You can skip the sterilizing of your soil, nothing outdoors is sterile and damp off shouldn't be an issue when not germinating in an enclosed environment. I hope you meant to use a commercial soil or mix though, and not garden soil - too heavy in almost every case.

Socalgirl, my suggestion (and preference) in LA is to germinate outdoors using flats with fast draining sterile soil or indoors using the coffee filter/plastic baggie method (see link). I germinate outside 12 months a year using no specialized equipment. We are so different than most of the US that suggestions from these forums can be confusing.
With the baggie method, I transplant into 6-packs of fast draining soil as soon as the root develops and the cotelydon breaks free of the seed coat.

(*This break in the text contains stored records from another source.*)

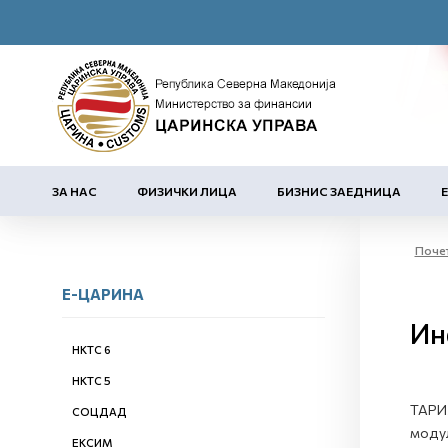
ЗА НАС
ФИЗИЧКИ ЛИЦА
БИЗНИС ЗАЕДНИЦА
Поче
Е-ЦАРИНА
Ин
НКТС 6
НКТС 5
ТАРИМ
СОЦДАД
модул
ЕКСИМ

With the flats, I either transplant into 4" containers or directly into the ground when the seedling reaches the 4 true leaves stage.
Check the FAQs section at the top of the "Growing From Seed" forum page, there is also a discussion on the hunk-o-seedlings method, which people sometime resort to wjen we have to many seeds.

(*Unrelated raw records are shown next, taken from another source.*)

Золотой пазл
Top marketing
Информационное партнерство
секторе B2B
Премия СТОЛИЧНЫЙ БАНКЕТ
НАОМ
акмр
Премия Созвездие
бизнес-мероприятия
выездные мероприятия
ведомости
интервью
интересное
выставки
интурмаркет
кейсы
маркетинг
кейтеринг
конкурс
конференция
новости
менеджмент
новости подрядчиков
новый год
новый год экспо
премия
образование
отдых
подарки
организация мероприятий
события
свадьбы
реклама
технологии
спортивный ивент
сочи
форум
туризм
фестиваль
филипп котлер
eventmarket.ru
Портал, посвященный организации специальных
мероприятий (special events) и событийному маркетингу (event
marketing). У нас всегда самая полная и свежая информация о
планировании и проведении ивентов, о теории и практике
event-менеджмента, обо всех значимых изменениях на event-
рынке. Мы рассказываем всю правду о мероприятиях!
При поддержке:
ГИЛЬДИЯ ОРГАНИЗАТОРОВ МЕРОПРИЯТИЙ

I would never bother with the complicated systems people in other region use out of necessity, but a good heat mat can make a difference in cool months. Just about every seed has an ideal temperature at which it wants to germinate.
Here is a link that might be useful: baggie method




Thanks so much for the tip on taping them to the window! That just gave me a whole lot more space. hee hee
I can't believe it, but it worked for me, too. I am dropping them in paper pots filled nearly to the top with soil and adding a little soil over top of the seedling right now.
There doesn't seem to be any real good info on what to do and when based on seeing a root develop and/or a stem... I am not waiting to see the stem, just going for it now with the root showing. I sure hope I'm doing this right.
~Angela
I just started the coffee filter baggie method less than a month ago, and let me just say that it is amazing! I collected seed from various plants, dianthus, snapdragon, alysum and they all sprouted within days. I'm also starting some store bought seed for periennals for fall planting. I'm experimenting with transfering them in different ways right now.
I have also yet to read exactly when is the best time to remove from the baggie and transfer to soil, so I do it when they have their two little "starter" leaves. (I forget the technial term.) I figure I shouldn't wait longer than that, but having those two little leaves going to put above soil really helps me.
Once they sprout I put them in little soiled filled newspaper pots or yogurt cups. If they fall off the coffee filter easily, I do it that way. If they are "stuck," I cut up the coffee filter and leave them attached to that and put them together in the soil. The FAQ has a tip about using a toothpick which can be handy to have on hand when doing this.
Once in a little soil, I leave them in the windowsill right below where they were taped in the baggie for one full day. But I figure they need to get in full sun as soon as possible. Plus, I get sick of moving them in and out and squirting them with a water bottle. So I just spend a few days setting them outside for longer bits each day, then after that, leave them out.
Right now I'm just trying different things with different plants as far as when I'm planting them in ground versus leaving them in some kind of little plastic pot or yogurt container. But either way, I also want them outside asap, I also hate keeping things with dirt inside as it's messy and attracts bugs and my kids can knock them over, lol. That is why I love this method as they are only inside in dirt a few days at most. They are either in a baggie where I can glance as to their progress however much I want but doesn't take constant watering, but they get planted and acclimated to the outdoor environment rathar quickly. But then again, I live in a mild climate and have a small house without the whole light set-up deal, so maybe that is why it works well for me.
Good luck, and definately check back what works well for you!